What the exercise asks:
Lines in the listing below that contain the string "CIRCLE" are to be found and copied.

Raw data:
>>>>

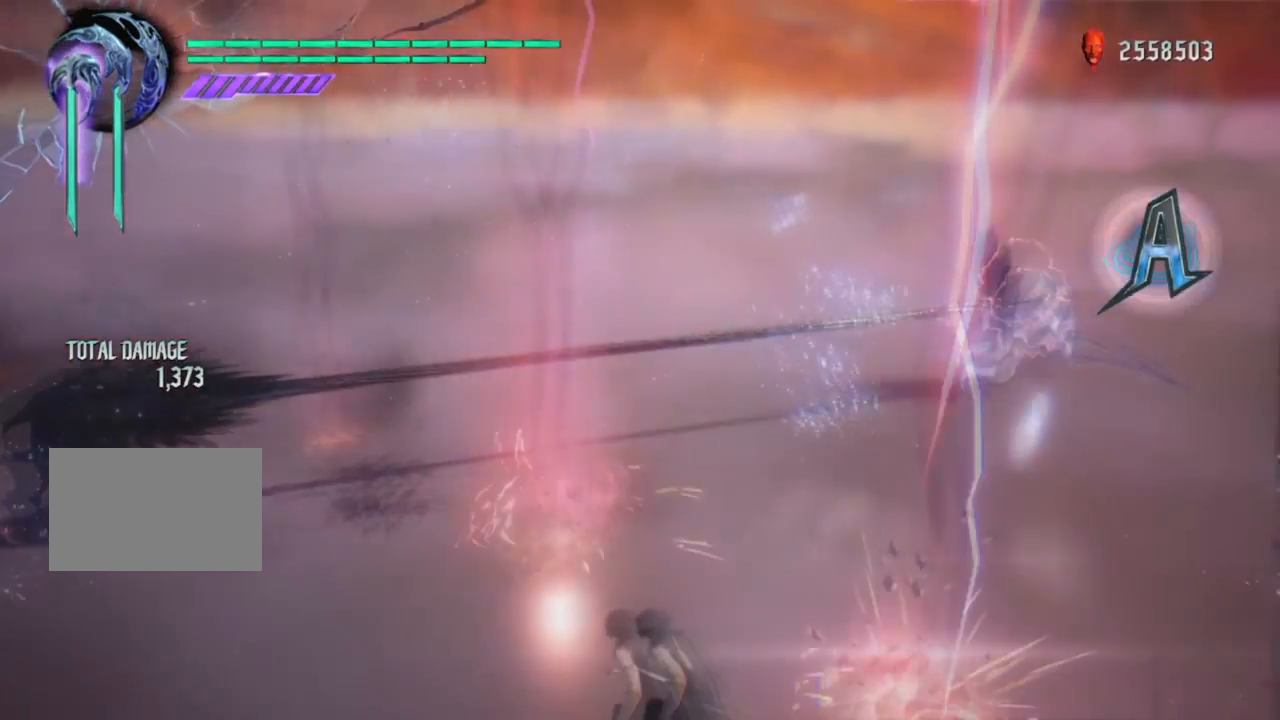
{"buttons": ["CIRCLE", "R2"], "left_stick": "up", "right_stick": "center", "events": [[67, "left_stick", "up"], [167, "CIRCLE", "down"], [284, "CIRCLE", "up"], [334, "CIRCLE", "down"], [351, "left_stick", "center"], [434, "left_stick", "up"], [451, "CIRCLE", "up"], [501, "CIRCLE", "down"]]}
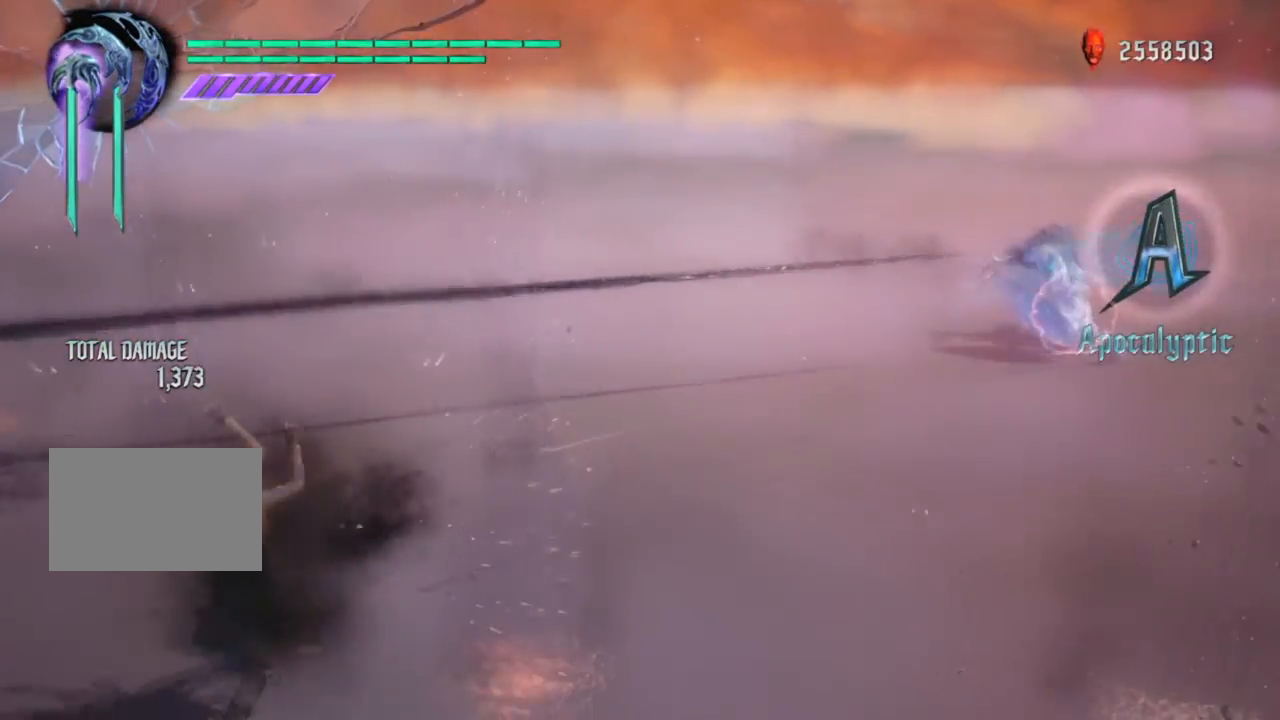
{"buttons": ["R2"], "left_stick": "center", "right_stick": "center", "events": [[83, "CIRCLE", "up"], [133, "CIRCLE", "down"], [150, "left_stick", "center"], [200, "left_stick", "up"], [217, "CIRCLE", "up"], [250, "left_stick", "center"]]}
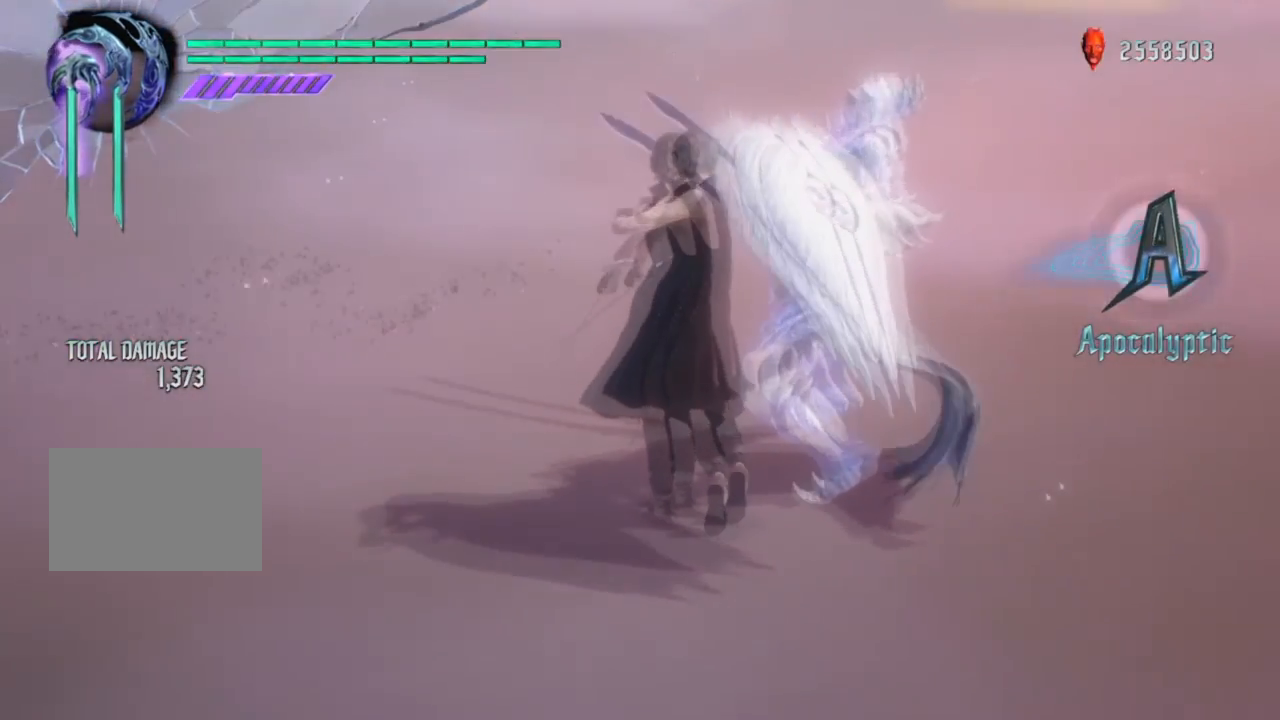
{"buttons": ["R2"], "left_stick": "center", "right_stick": "center", "events": []}
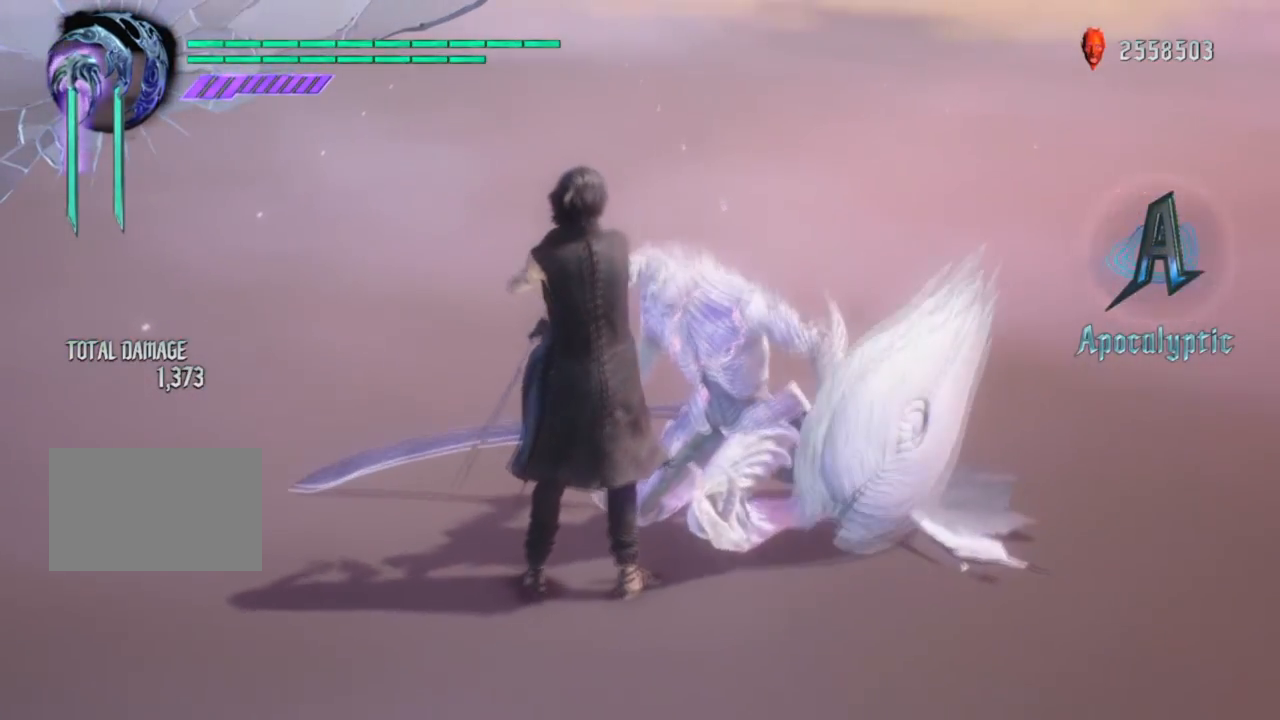
{"buttons": ["CIRCLE", "R2"], "left_stick": "down", "right_stick": "center", "events": [[500, "CIRCLE", "down"], [500, "left_stick", "down"]]}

<<<<

Exercise solution:
{"buttons": ["CIRCLE", "R2"], "left_stick": "up", "right_stick": "center", "events": [[67, "left_stick", "up"], [167, "CIRCLE", "down"], [284, "CIRCLE", "up"], [334, "CIRCLE", "down"], [351, "left_stick", "center"], [434, "left_stick", "up"], [451, "CIRCLE", "up"], [501, "CIRCLE", "down"]]}
{"buttons": ["R2"], "left_stick": "center", "right_stick": "center", "events": [[83, "CIRCLE", "up"], [133, "CIRCLE", "down"], [150, "left_stick", "center"], [200, "left_stick", "up"], [217, "CIRCLE", "up"], [250, "left_stick", "center"]]}
{"buttons": ["CIRCLE", "R2"], "left_stick": "down", "right_stick": "center", "events": [[500, "CIRCLE", "down"], [500, "left_stick", "down"]]}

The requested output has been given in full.